PIRA: Japan, Korea Nuclear Power Situation to Drive LNG Demand

PIRA: Japan, Korea Nuclear Power Situation to Drive LNG Demand

PIRA Energy Group reports that the biggest change on the demand side in the upcoming year for LNG balances stems from the evolving nuclear power generation situation in Korea and Japan. The latest EIA update on U.S. storage indicated inventories declined, but the market’s attention appears fixated on the fallout stemming from the latest polar vortex and potential for below-normal temperatures into February. In Europe, Spanish gas demand is on a downward slope.

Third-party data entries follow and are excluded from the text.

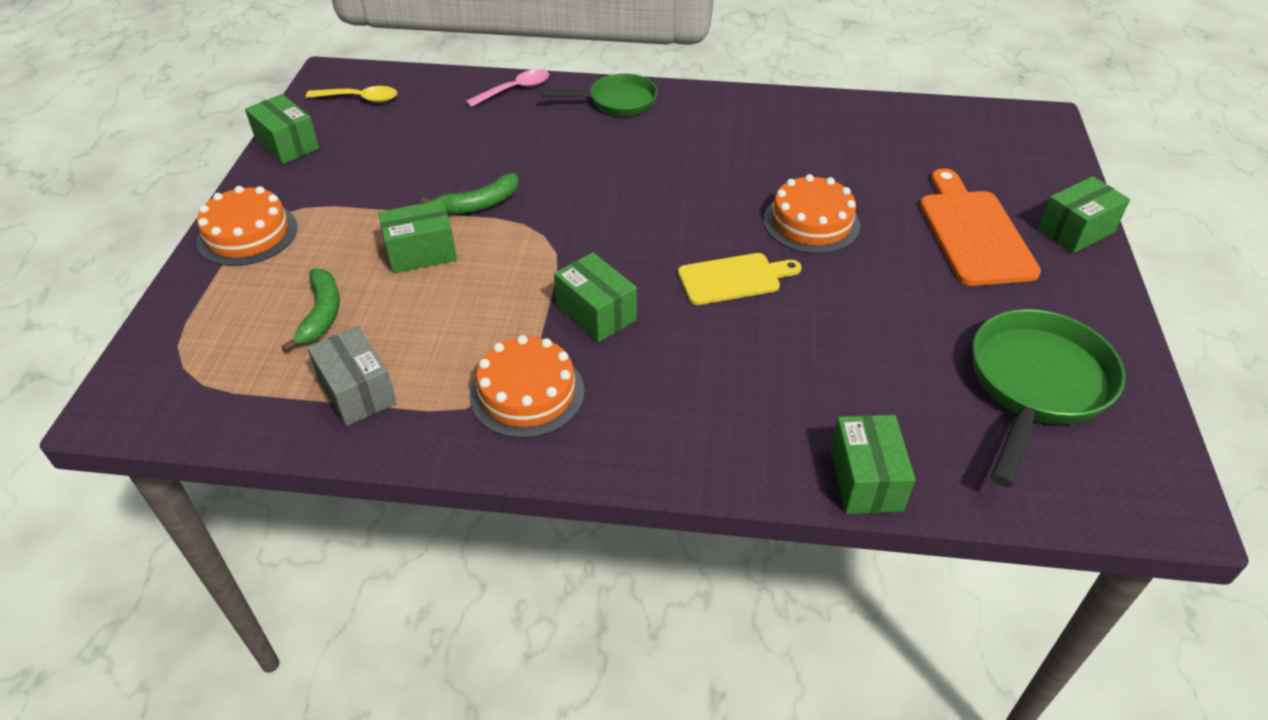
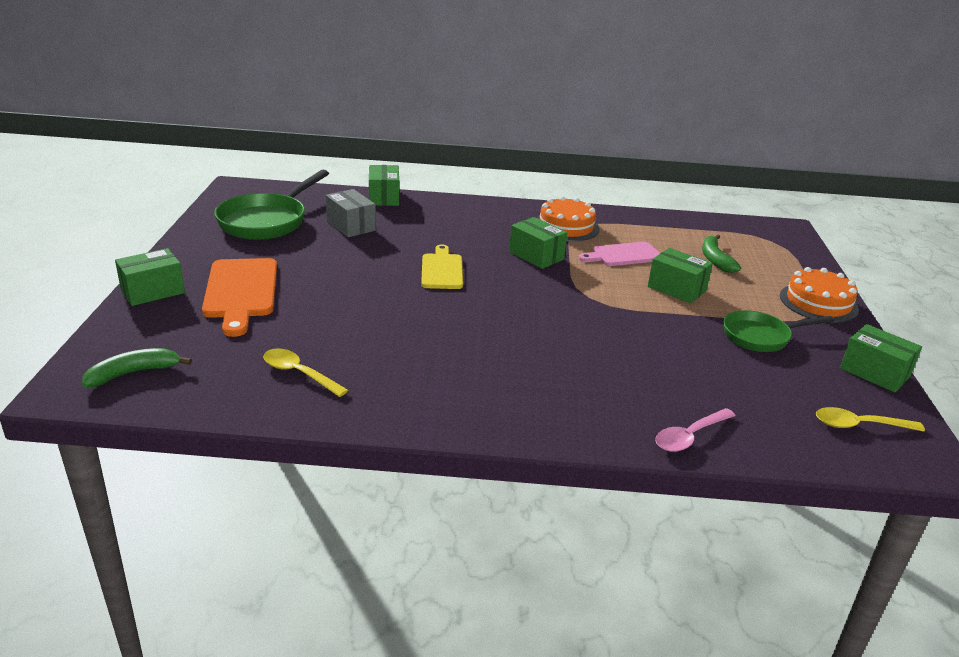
camera: 175 degrees right, 15 degrees down
grey box [307,326,397,426] -> grey box moved to [326,189,376,237]
green box [378,200,457,273] -> green box turned 60 degrees clockwise [648,248,713,303]
green banana [421,173,519,214] -> green banana moved to [82,348,192,387]
green pan [541,73,658,116] -> green pan moved to [723,310,834,352]
yellow cutting board [678,253,801,305] -> yellow cutting board turned 105 degrees clockwise [421,244,463,289]
orange cake [764,174,860,254] -> none
none -> yellow spoon [263,348,348,397]
none -> pink cutting board [579,242,660,266]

Specifically, PIRA’s analysis of natural gas market fundamentals has revealed the following:

Evolving Nuclear Power Generation Situation in Korea and Japan

The biggest change on the demand side in the upcoming year for LNG balances stems from the evolving nuclear power generation situation in Korea and Japan. Demand losses will occur in Korea, while in Japan, PIRA has pushed Japanese nuclear restarts to late 4Q from January, with no significant capacity coming on until late 2015. Thereafter, a significant surge in year-on-year LNG production will begin in late 2015 with the emergence of the first U.S. LNG exports, followed by more volumes from Australia. PIRA is building in new supply from six new LNG trains in 2015 with a capacity to produce 72-mmcm/d of LNG supply. If the plants come online as planned, it would be the single largest year-on-year increase (145-mmcm/d year-on-year) in capacity since 2010.

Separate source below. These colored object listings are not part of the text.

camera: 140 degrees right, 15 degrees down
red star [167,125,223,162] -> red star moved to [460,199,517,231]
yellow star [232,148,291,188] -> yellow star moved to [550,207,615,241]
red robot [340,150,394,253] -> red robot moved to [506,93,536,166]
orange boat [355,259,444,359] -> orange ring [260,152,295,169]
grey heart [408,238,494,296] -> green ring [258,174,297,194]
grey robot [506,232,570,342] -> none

Fallout Stemming From Latest Polar Vortex

The latest EIA update on U.S. storage indicated inventories declined by 107 BCF — a 180 BCF week-on-week decline. But the market’s attention appears fixated on the fallout stemming from the latest polar vortex and potential for below-normal temperatures into February. PIRA’s latest outlook already shows a U.S. storage carryout of less than 1.3 TCF assuming normal GWHDDs during February and March. Given the threat of additional cold weather, NYMEX gas futures are likely to see continued support until more concrete signs of a sustained weather reprieve are seen.

Spanish Gas Demand Is On a Downward Slope

Underlying Spanish gas demand is on a downward slope again. While it may not mean a lot for NBP, it is significant for LNG trade in and around Europe. Up until now, the one country that needed to consume LNG in Europe was Spain because it did not have enough pipeline import capacity to rely solely on pipeline gas. What’s interesting is that in January and February of 2014 scheduled flows on the Duran and Medgaz pipelines are higher than what is widely considered each pipeline’s capacity. Based on these scheduled flows, it must then be assumed that pipeline import capacity is closer to 66-mmcm/d rather than 62-mmcm/d.